This is again a very powerful concept, and only recently I started to appreciate its potential10. IMO, MSP is missing a “killer language”11 (and also a “killer application” but I think that follows the language) and I’m hoping to make some progress on this front in the future.
This post may seem to be going nowhere, so let’s back up a bit and come to the point.
I define a sufficiently smart compiler not as a completely automated program, but as a toolchain. This toolchain has a completely automated compiler, but it also gives programmers tools for runtime code generation, and for teaching the compiler domain-specific optimizations. The compiler knows about the language’s semantics, and when possible it does reductions in compile time to remove abstractions and leave less work to runtime.
While doing reductions in compile time, it takes programmers’ rules into account, and optimizes abstractions accordingly. This allows it to optimize domain-specific abstractions that normally a compiler would have no way of knowing.
By now it should be clear that such a compiler is only possible with a language that allows these optimizations. For example, without a purely functional language, rewrite rules are not easy, if not impossible.
The compiler gradually compiles the language into languages that are more and more close to the machine language that it has to generate in the end. Reductions and user rules are applied in a level where programs are still expressed in a purely functional language. This language should be sufficient for most optimizations that eliminate programmers’ abstractions in compile time.

> _Exercises to complete_:
**a)** According to the passage on the sufficiently smart compiler, at what level are reductions and user rules applied?
**b)** Retype the part of the passage on the sufficiently smart compiler between "I define a sufficiently" and "way of knowing.", inclusive.
**c)** Extend the passage on the sufficiently smart compiler, picking up after its last sentence.

> _Provided data_:
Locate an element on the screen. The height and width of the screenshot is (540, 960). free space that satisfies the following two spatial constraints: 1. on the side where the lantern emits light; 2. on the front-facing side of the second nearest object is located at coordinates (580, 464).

> _Responses for each task_:
**a)** They are applied at a level where programs are still expressed in a purely functional language.

**b)**
I define a sufficiently smart compiler not as a completely automated program, but as a toolchain. This toolchain has a completely automated compiler, but it also gives programmers tools for runtime code generation, and for teaching the compiler domain-specific optimizations. The compiler knows about the language’s semantics, and when possible it does reductions in compile time to remove abstractions and leave less work to runtime.
While doing reductions in compile time, it takes programmers’ rules into account, and optimizes abstractions accordingly. This allows it to optimize domain-specific abstractions that normally a compiler would have no way of knowing.

**c)**
This way, programmers don’t need to look at ridiculous bytecode traces or instructions written in a highly-complex assembly language to figure out how things are optimized, and rather they stay in the same level of abstraction that their programs are written in. When they want to know about memory allocations, for example, they should be able to look at the next level in the compilation, which should have explicit memory allocation operations and pointers etc. The main point is that they stay in a level where they can observe some particular behavior (e.g. memory allocation) of a program and they don’t have to read assembly, for example, to see if their higher-order
map application that uses an increment function to increment integers in a list is compiled to a loop without any function calls.
In this compiler there’s no room for abstraction-breaking, unreliable optimizations or optimizations that cause coupling with the compiler’s internals, like in the case of JIT compilers.
In the beginning I said that I don’t see this as a myth. So how I think this is possible to implement? This is already a long-enough post, and I’ll stop for now. Let me just say that almost all of these things are implemented in different projects:
MSP does runtime code generation and MetaOCaml gives us a nice way to do that in a safe way. Another alternative is Terra, but in Terra generated code is in a different language, so that’s quite different (also, it’s a dynamically typed language that gives no guarantees about generated code).
Domain-specific optimizations are possible in Haskell thanks to GHC’s rewrite rules, as mentioned in the related section above.
GHC’s internal languages Core, STG and Cmm allow programmers to gradually go low level and see the details they’re looking for. Most of the time Core is enough to see if your abstractions are eliminated in compile time and if your rules worked as expected.
Some of these features are orthogonal to each other, like MSP and compile-time reductions. But some others are not, for example, we expect a supercompiler to take rewrite rules into account, otherwise it may be impossible to do some optimizations.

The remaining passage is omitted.